» **Extracted records**
--- START ---

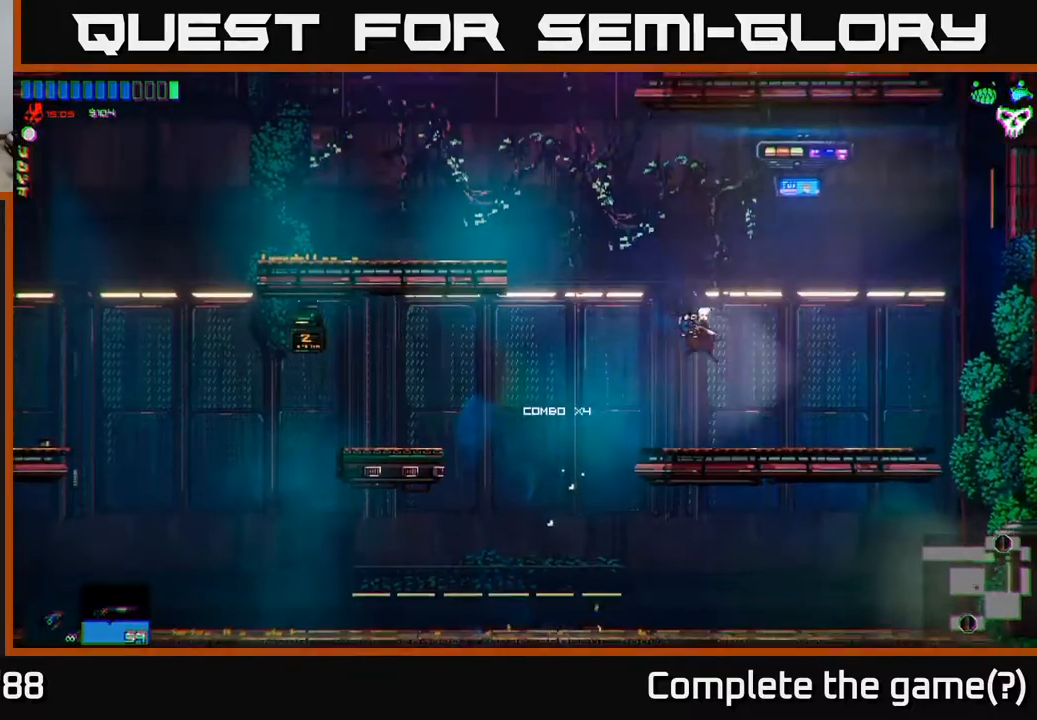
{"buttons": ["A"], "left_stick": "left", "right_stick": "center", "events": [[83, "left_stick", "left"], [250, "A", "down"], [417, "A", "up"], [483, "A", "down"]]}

--- END ---
--- START ---

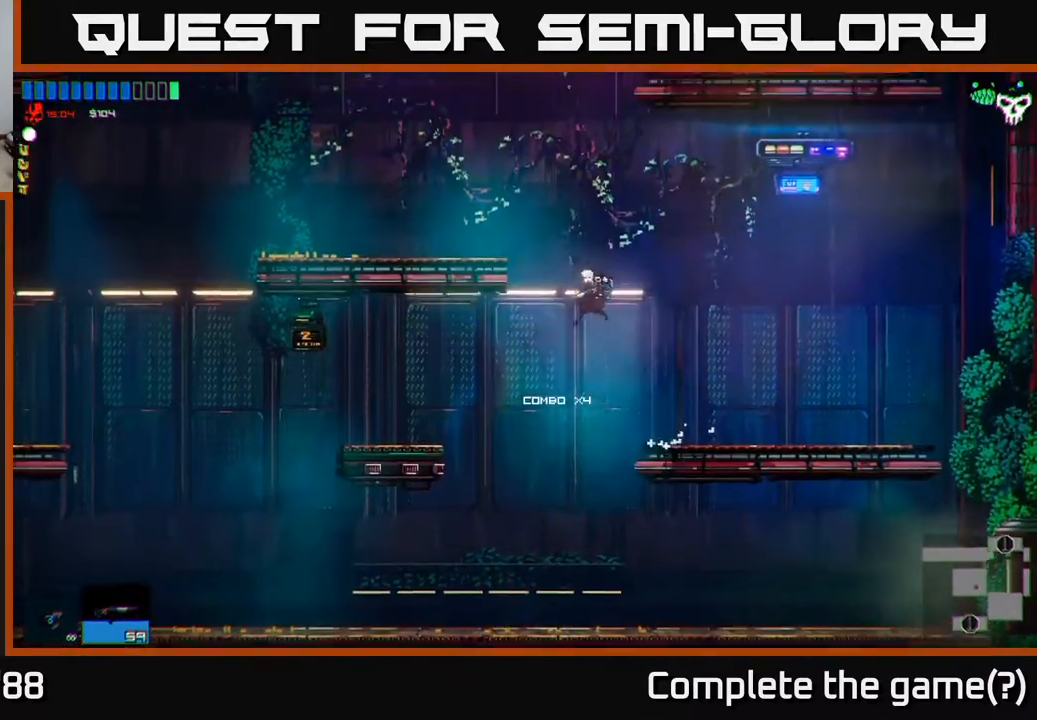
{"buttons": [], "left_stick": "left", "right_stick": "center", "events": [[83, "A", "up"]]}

--- END ---
--- START ---

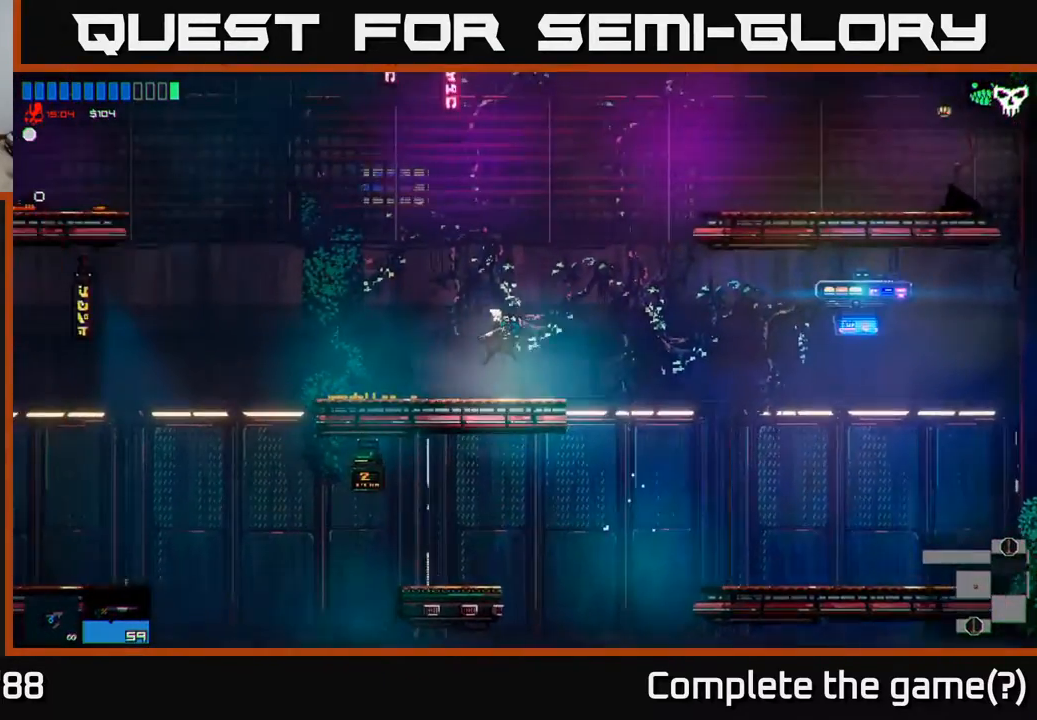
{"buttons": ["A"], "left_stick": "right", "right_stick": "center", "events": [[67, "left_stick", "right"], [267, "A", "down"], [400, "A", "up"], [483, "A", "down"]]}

--- END ---

» **Work to complete**
Above are the entries; copy out every line among them that contains the word "down".

» **Task output**
{"buttons": ["A"], "left_stick": "left", "right_stick": "center", "events": [[83, "left_stick", "left"], [250, "A", "down"], [417, "A", "up"], [483, "A", "down"]]}
{"buttons": ["A"], "left_stick": "right", "right_stick": "center", "events": [[67, "left_stick", "right"], [267, "A", "down"], [400, "A", "up"], [483, "A", "down"]]}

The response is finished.